» Data excerpts:

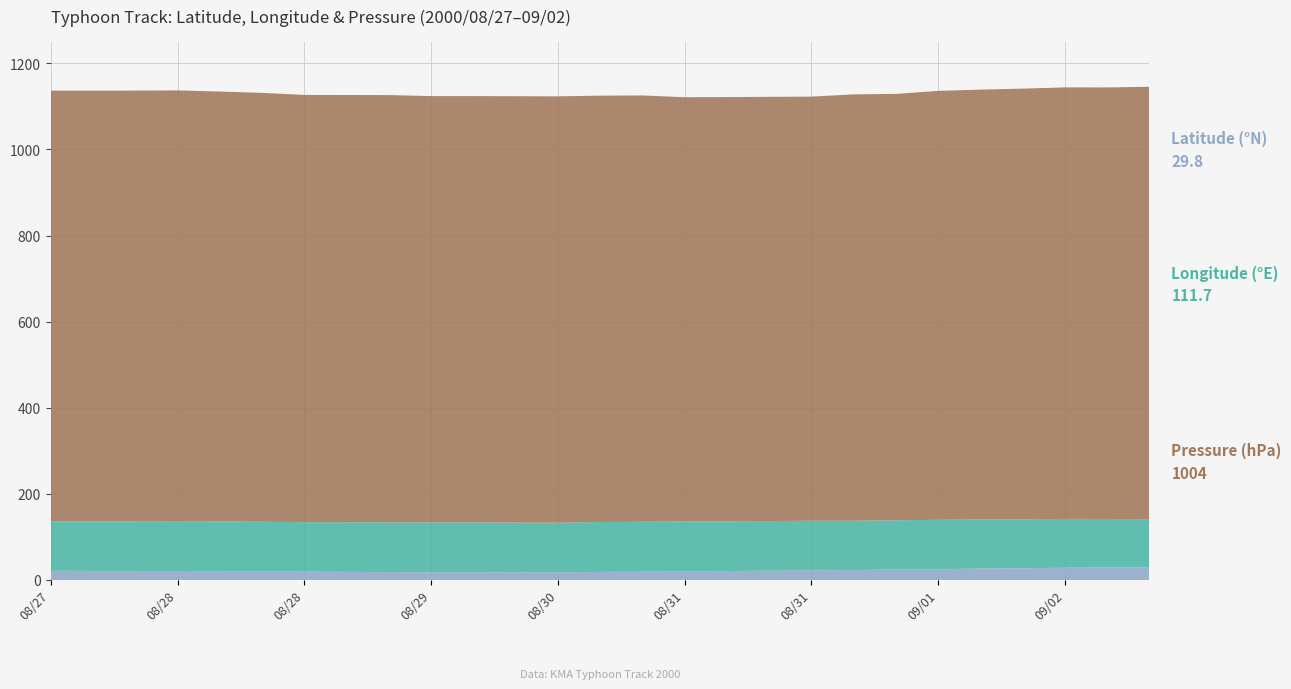

Reading right to left, transcribe all the data shown in this chart.

Latitude (°N): 2000/09/02 18:00=29.8	2000/09/02 12:00=29.5	2000/09/02 06:00=28.7	2000/09/02 00:00=27.5	2000/09/01 18:00=26.7	2000/09/01 12:00=25.4	2000/09/01 06:00=24.6	2000/09/01 00:00=23.4	2000/08/31 18:00=22.4	2000/08/31 12:00=21.8	2000/08/31 06:00=21.0	2000/08/31 00:00=20.2	2000/08/30 18:00=19.4	2000/08/30 12:00=19.0	2000/08/30 06:00=18.2	2000/08/30 00:00=18.0	2000/08/29 18:00=18.1	2000/08/29 12:00=18.2	2000/08/29 06:00=18.6	2000/08/29 00:00=19.1	2000/08/28 18:00=19.6	2000/08/28 12:00=20.2	2000/08/28 06:00=20.8	2000/08/28 00:00=21.2	2000/08/27 18:00=21.2	2000/08/27 12:00=21.3	2000/08/27 06:00=21.6
Longitude (°E): 2000/09/02 18:00=111.7	2000/09/02 12:00=112.5	2000/09/02 06:00=113.4	2000/09/02 00:00=113.7	2000/09/01 18:00=114.2	2000/09/01 12:00=114.6	2000/09/01 06:00=114.4	2000/09/01 00:00=114.5	2000/08/31 18:00=115.3	2000/08/31 12:00=115.4	2000/08/31 06:00=115.6	2000/08/31 00:00=116.1	2000/08/30 18:00=116.0	2000/08/30 12:00=115.9	2000/08/30 06:00=115.1	2000/08/30 00:00=115.6	2000/08/29 18:00=115.8	2000/08/29 12:00=115.7	2000/08/29 06:00=115.6	2000/08/29 00:00=115.3	2000/08/28 18:00=115.0	2000/08/28 12:00=115.2	2000/08/28 06:00=115.7	2000/08/28 00:00=115.9	2000/08/27 18:00=115.5	2000/08/27 12:00=115.2	2000/08/27 06:00=115.0
Central Pressure (hPa): 2000/09/02 18:00=1004.0	2000/09/02 12:00=1002.0	2000/09/02 06:00=1002.0	2000/09/02 00:00=1000.0	2000/09/01 18:00=998.0	2000/09/01 12:00=996.0	2000/09/01 06:00=990.0	2000/09/01 00:00=990.0	2000/08/31 18:00=985.0	2000/08/31 12:00=985.0	2000/08/31 06:00=985.0	2000/08/31 00:00=985.0	2000/08/30 18:00=990.0	2000/08/30 12:00=990.0	2000/08/30 06:00=990.0	2000/08/30 00:00=990.0	2000/08/29 18:00=990.0	2000/08/29 12:00=990.0	2000/08/29 06:00=992.0	2000/08/29 00:00=992.0	2000/08/28 18:00=992.0	2000/08/28 12:00=996.0	2000/08/28 06:00=998.0	2000/08/28 00:00=1000.0	2000/08/27 18:00=1000.0	2000/08/27 12:00=1000.0	2000/08/27 06:00=1000.0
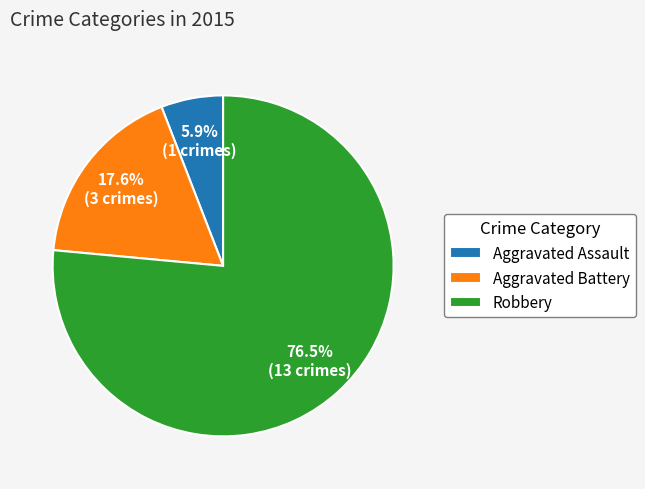

To the nearest percent, what portion does Aggravated Assault represent?

6%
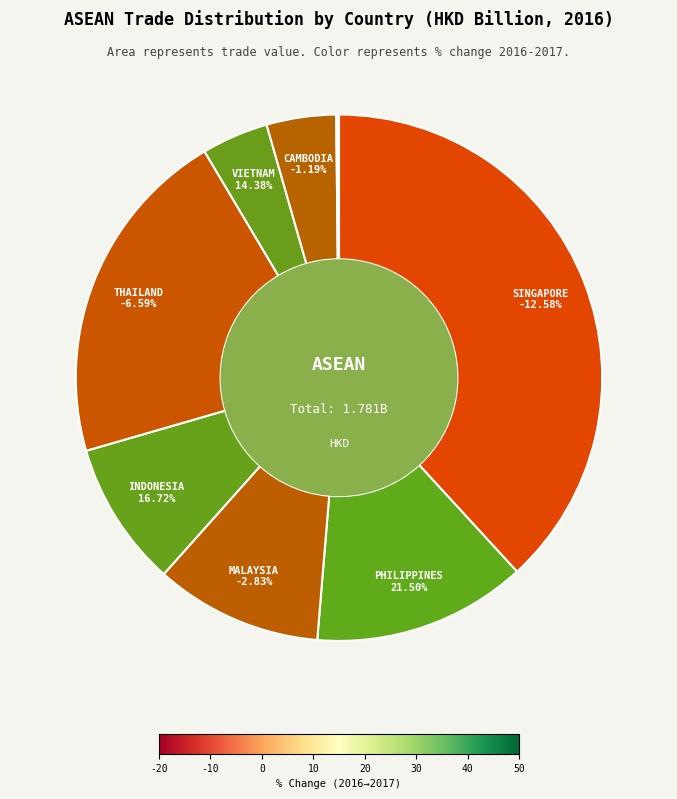

Does BRUNEI represent more than half of the total?

No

» Work to complete: Write out all of the material above again, omitting the pictures, with "make up" substituted for every "represent" and nothing else changed.

» Exercise answer:
Reading right to left, transcribe all the data shown in this chart.

Latitude (°N): 2000/09/02 18:00=29.8	2000/09/02 12:00=29.5	2000/09/02 06:00=28.7	2000/09/02 00:00=27.5	2000/09/01 18:00=26.7	2000/09/01 12:00=25.4	2000/09/01 06:00=24.6	2000/09/01 00:00=23.4	2000/08/31 18:00=22.4	2000/08/31 12:00=21.8	2000/08/31 06:00=21.0	2000/08/31 00:00=20.2	2000/08/30 18:00=19.4	2000/08/30 12:00=19.0	2000/08/30 06:00=18.2	2000/08/30 00:00=18.0	2000/08/29 18:00=18.1	2000/08/29 12:00=18.2	2000/08/29 06:00=18.6	2000/08/29 00:00=19.1	2000/08/28 18:00=19.6	2000/08/28 12:00=20.2	2000/08/28 06:00=20.8	2000/08/28 00:00=21.2	2000/08/27 18:00=21.2	2000/08/27 12:00=21.3	2000/08/27 06:00=21.6
Longitude (°E): 2000/09/02 18:00=111.7	2000/09/02 12:00=112.5	2000/09/02 06:00=113.4	2000/09/02 00:00=113.7	2000/09/01 18:00=114.2	2000/09/01 12:00=114.6	2000/09/01 06:00=114.4	2000/09/01 00:00=114.5	2000/08/31 18:00=115.3	2000/08/31 12:00=115.4	2000/08/31 06:00=115.6	2000/08/31 00:00=116.1	2000/08/30 18:00=116.0	2000/08/30 12:00=115.9	2000/08/30 06:00=115.1	2000/08/30 00:00=115.6	2000/08/29 18:00=115.8	2000/08/29 12:00=115.7	2000/08/29 06:00=115.6	2000/08/29 00:00=115.3	2000/08/28 18:00=115.0	2000/08/28 12:00=115.2	2000/08/28 06:00=115.7	2000/08/28 00:00=115.9	2000/08/27 18:00=115.5	2000/08/27 12:00=115.2	2000/08/27 06:00=115.0
Central Pressure (hPa): 2000/09/02 18:00=1004.0	2000/09/02 12:00=1002.0	2000/09/02 06:00=1002.0	2000/09/02 00:00=1000.0	2000/09/01 18:00=998.0	2000/09/01 12:00=996.0	2000/09/01 06:00=990.0	2000/09/01 00:00=990.0	2000/08/31 18:00=985.0	2000/08/31 12:00=985.0	2000/08/31 06:00=985.0	2000/08/31 00:00=985.0	2000/08/30 18:00=990.0	2000/08/30 12:00=990.0	2000/08/30 06:00=990.0	2000/08/30 00:00=990.0	2000/08/29 18:00=990.0	2000/08/29 12:00=990.0	2000/08/29 06:00=992.0	2000/08/29 00:00=992.0	2000/08/28 18:00=992.0	2000/08/28 12:00=996.0	2000/08/28 06:00=998.0	2000/08/28 00:00=1000.0	2000/08/27 18:00=1000.0	2000/08/27 12:00=1000.0	2000/08/27 06:00=1000.0

To the nearest percent, what portion does Aggravated Assault make up?

6%

Does BRUNEI make up more than half of the total?

No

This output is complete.